::: BRANO DI RIFERIMENTO
12a tappa della Vuelta, sulle strade di Spagna è Aru a vestire la maglia del primato. Escaldes-Lleida, va via una fuga di 5 corridori: Bert-Jan Lindeman (LNL), Maxime Bouet (ETI), Alexis Gougear (ALM), Jacobus Venter (MTN) e Miguel Angel Rubiano Chavez (COL). Vantaggio esiguo che ai 50 km dalla fine è di 2′ 20″. Tappa da velocisti, sulla carta. Sono proprio le squadre dei velocisti a caricarsi il lavoro sulle spalle, l’Astana controlla. L’andamento rimane regolare e la corsa scivola dolce verso la conclusione dopo la fatica di ieri. Ai 30 km il vantaggio dei 5 battistrada rimane 2’20”.
Dai -15 il grande lavoro della Giant e della Trek inizia a portare i suoi frutti, il vantaggio scema a 1’20”. Lo strappo tra gruppo e fuggitivi resta rilevante, allora quando ormai mancano 2km i fuggitivi pregustano il traguardo. Venter, anticipa i compagni di fuga, ma viene raggiunto dal gruppo ai 500 mt dal traguardo. La volata va in scena quando ormai era inattesa. Ne esce una volatona confusa, ed è van Poppel della Trek a bruciare gli altri e ad aggiudicarsi il successo sul traguardo.
ARRIVO:
1- van Poppel (Trek)
2-Impey (Orica)
3-Van Der Sande (Lotto-Sudal)
La classifica generale resta invariata.
::::::
[COMPITI DA SVOLGERE]
(1) Riporta la cronaca della tappa a partire da "Dai -15 il grande" giù fino a "van Poppel (Trek)", scambiando "fuggitivi" con "battistrada".
(2) Secondo la cronaca della tappa, a quale distanza dal traguardo Venter viene raggiunto dal gruppo?
::: INSIEME DI DATI
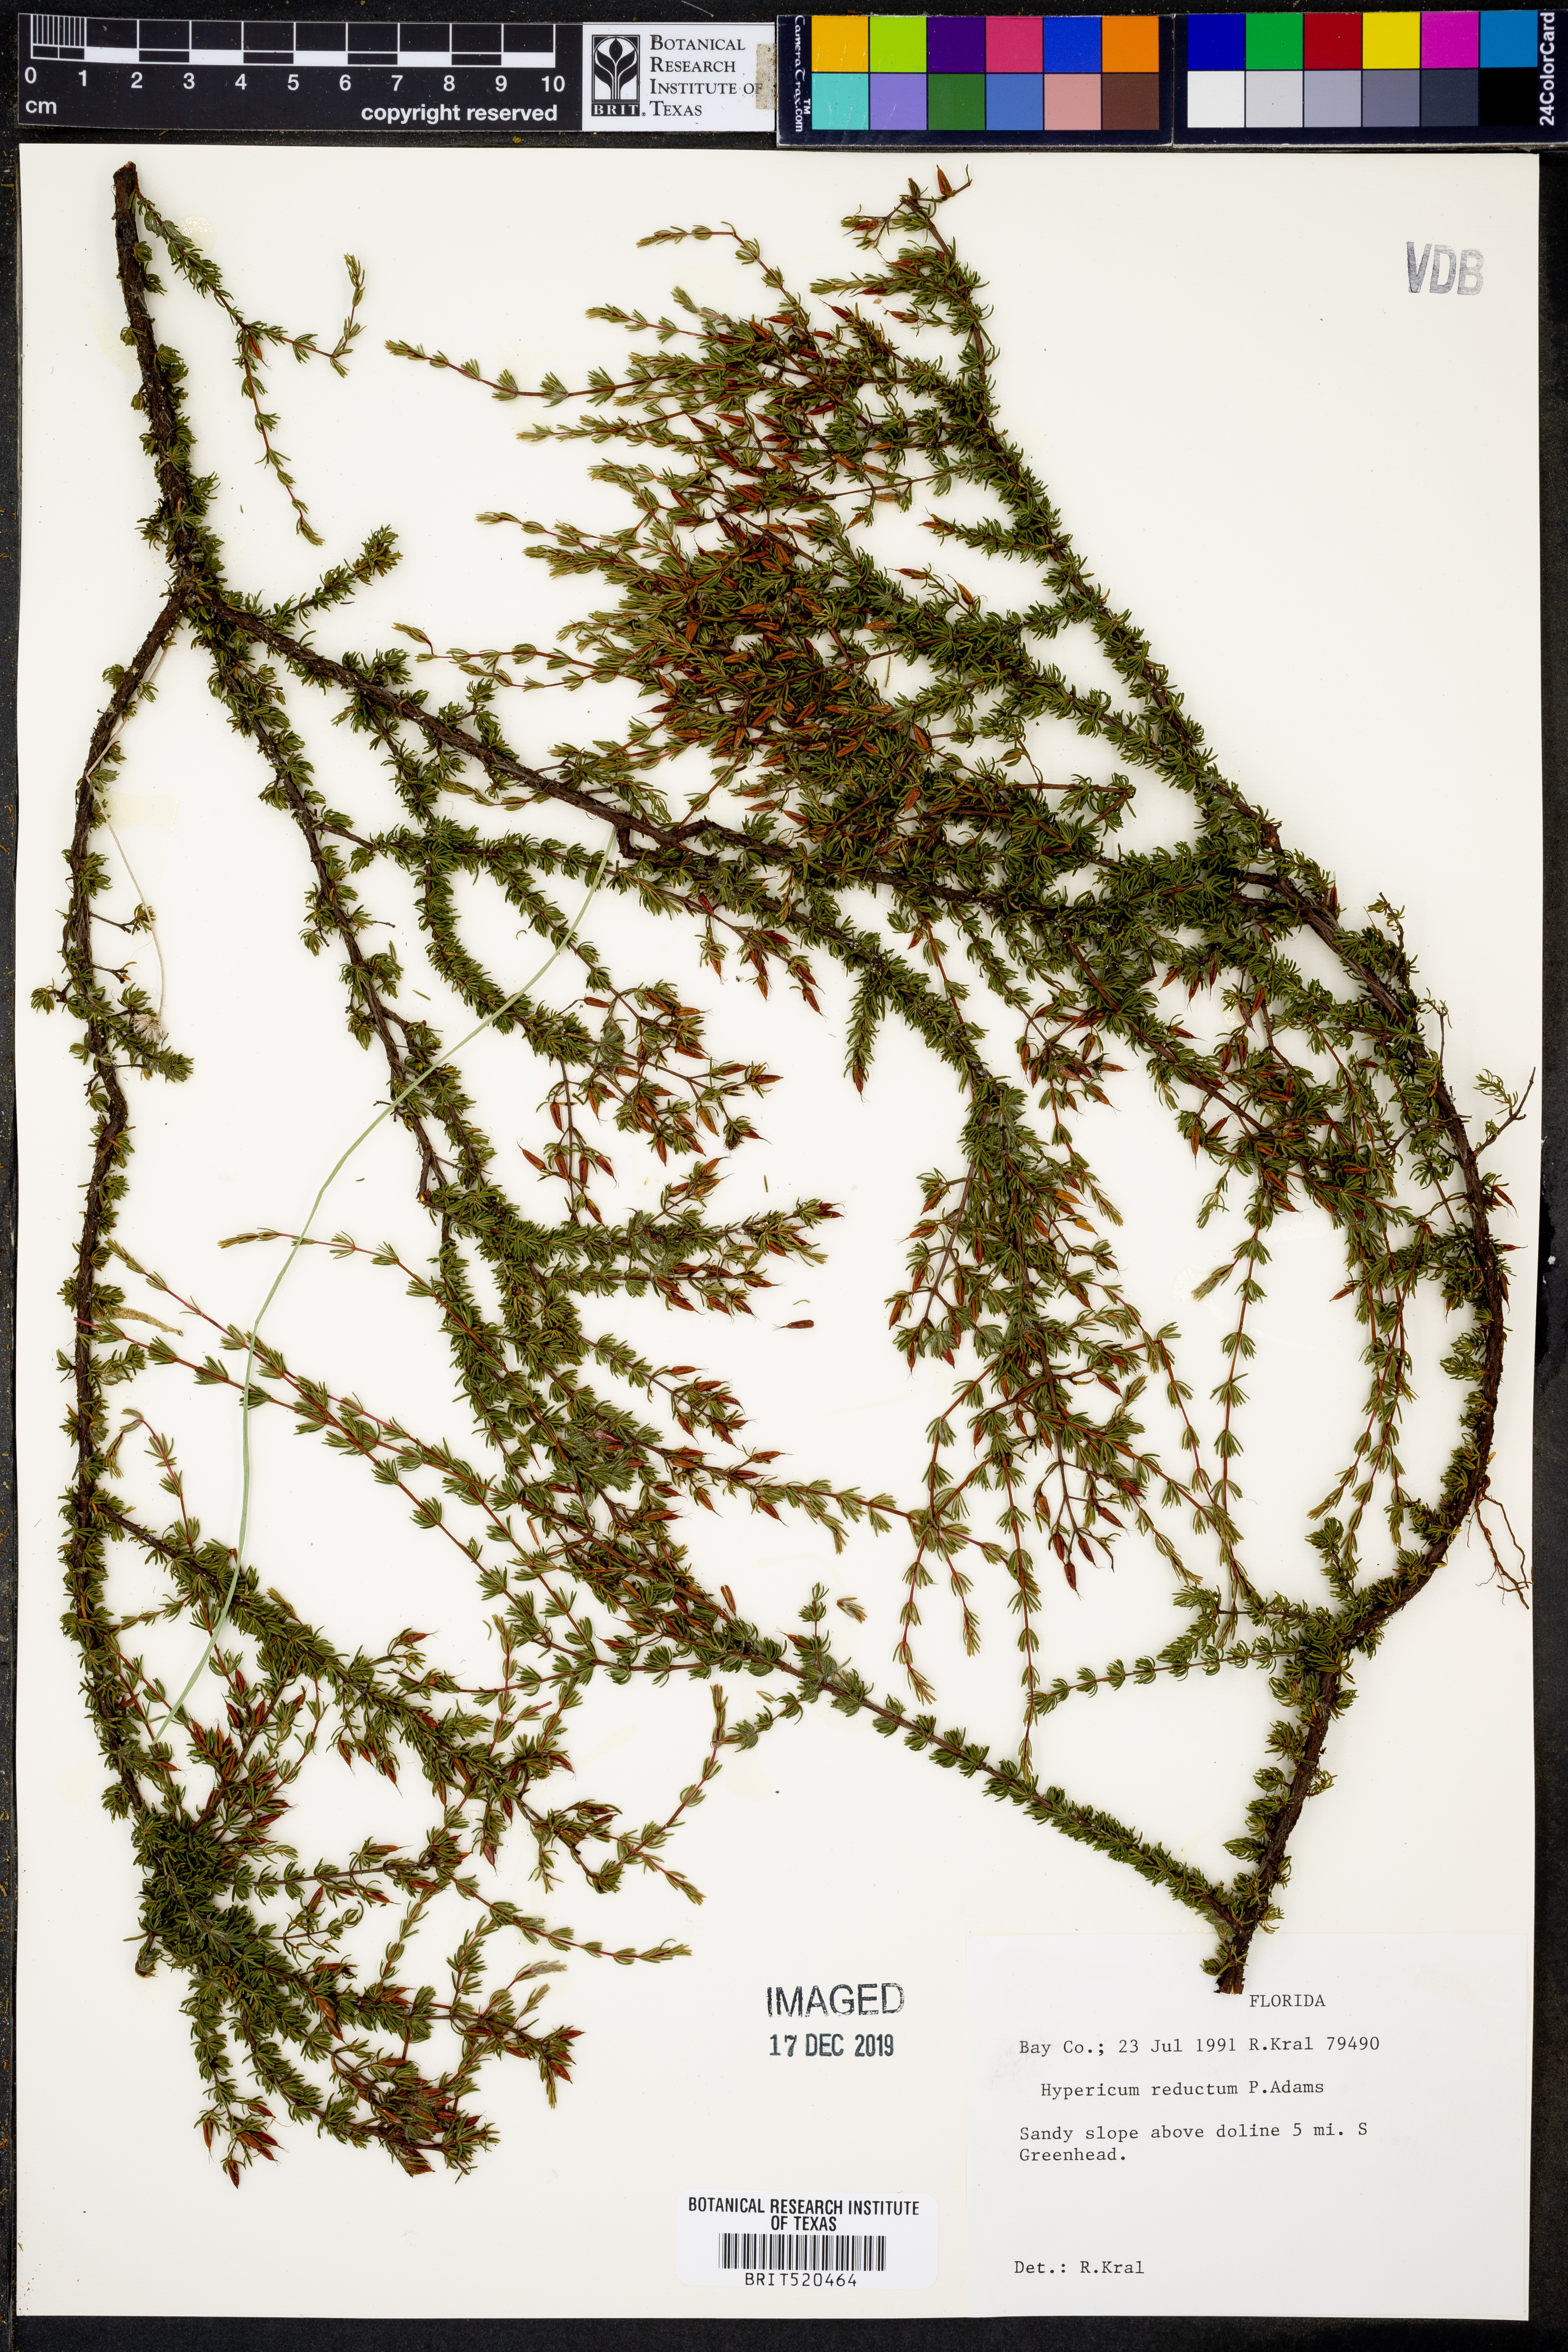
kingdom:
::::::
::: INSIEME DI DATI
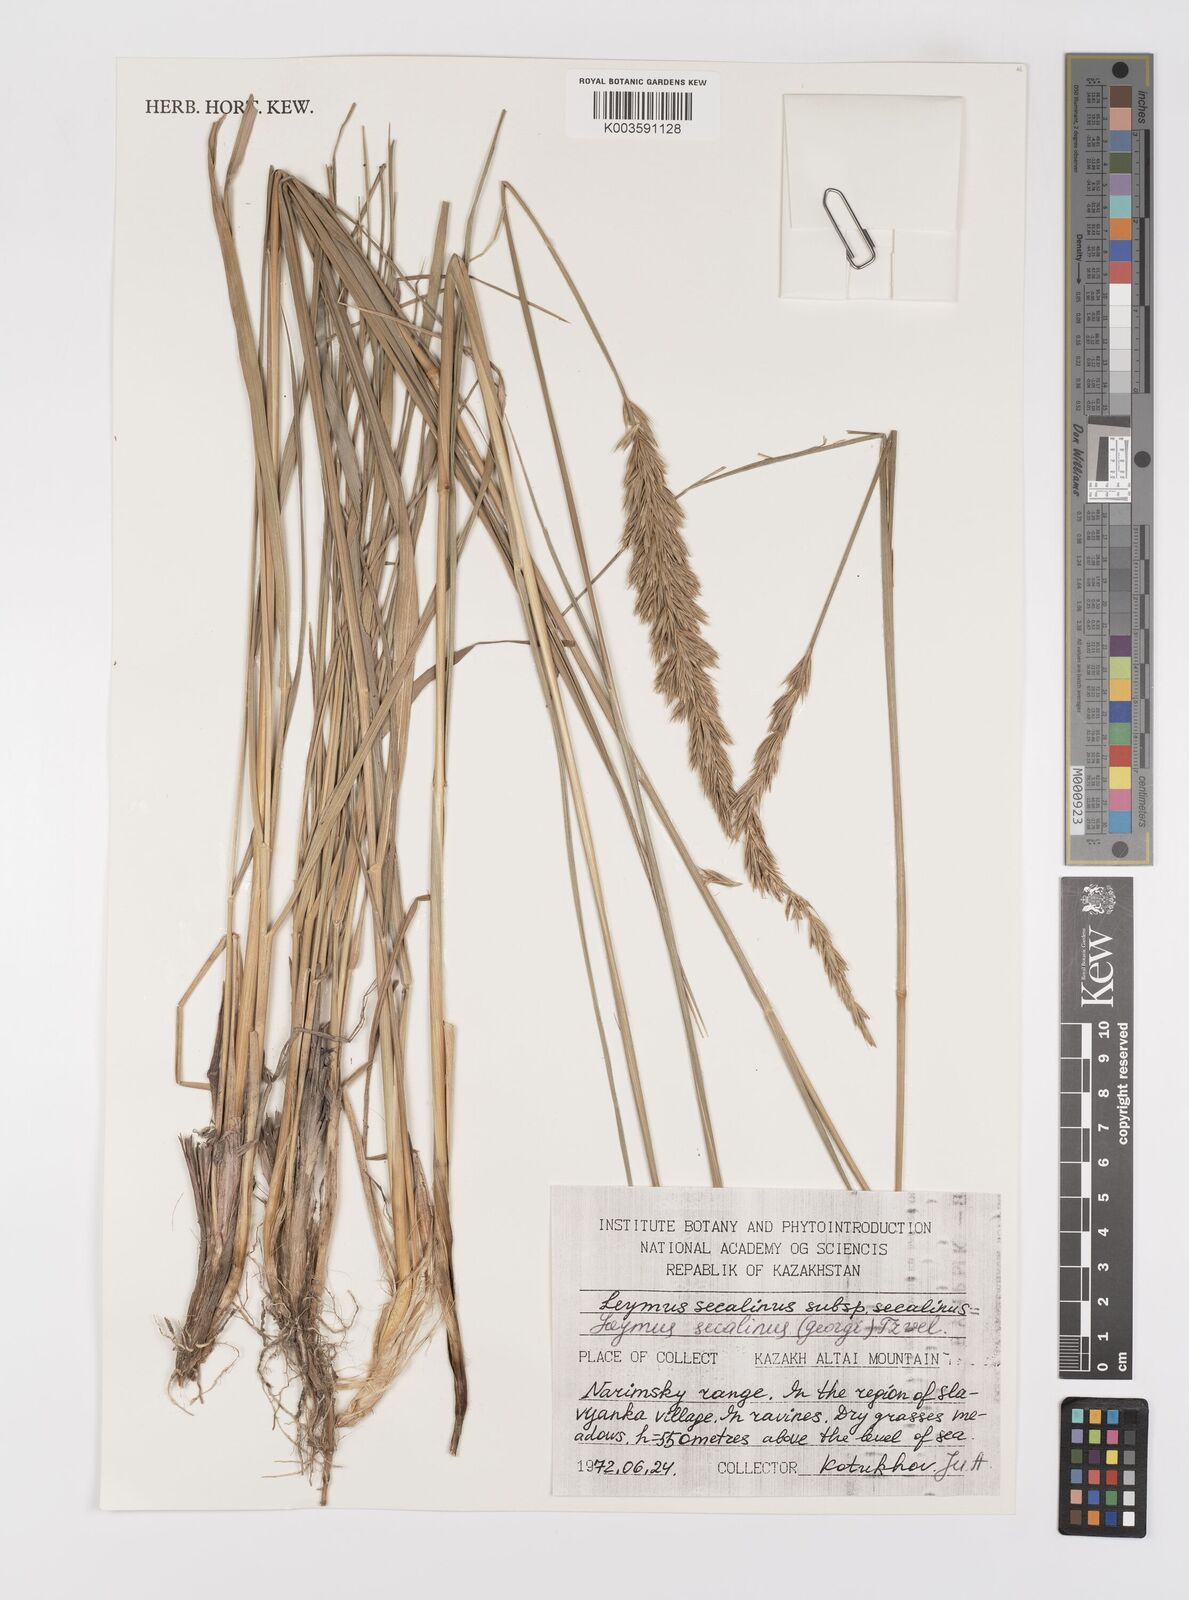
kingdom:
::::::
[RISPOSTE NUMERATE]
(1)
Dai -15 il grande lavoro della Giant e della Trek inizia a portare i suoi frutti, il vantaggio scema a 1’20”. Lo strappo tra gruppo e battistrada resta rilevante, allora quando ormai mancano 2km i battistrada pregustano il traguardo. Venter, anticipa i compagni di fuga, ma viene raggiunto dal gruppo ai 500 mt dal traguardo. La volata va in scena quando ormai era inattesa. Ne esce una volatona confusa, ed è van Poppel della Trek a bruciare gli altri e ad aggiudicarsi il successo sul traguardo.
ARRIVO:
1- van Poppel (Trek)

(2) Venter viene raggiunto dal gruppo a 500 metri dal traguardo.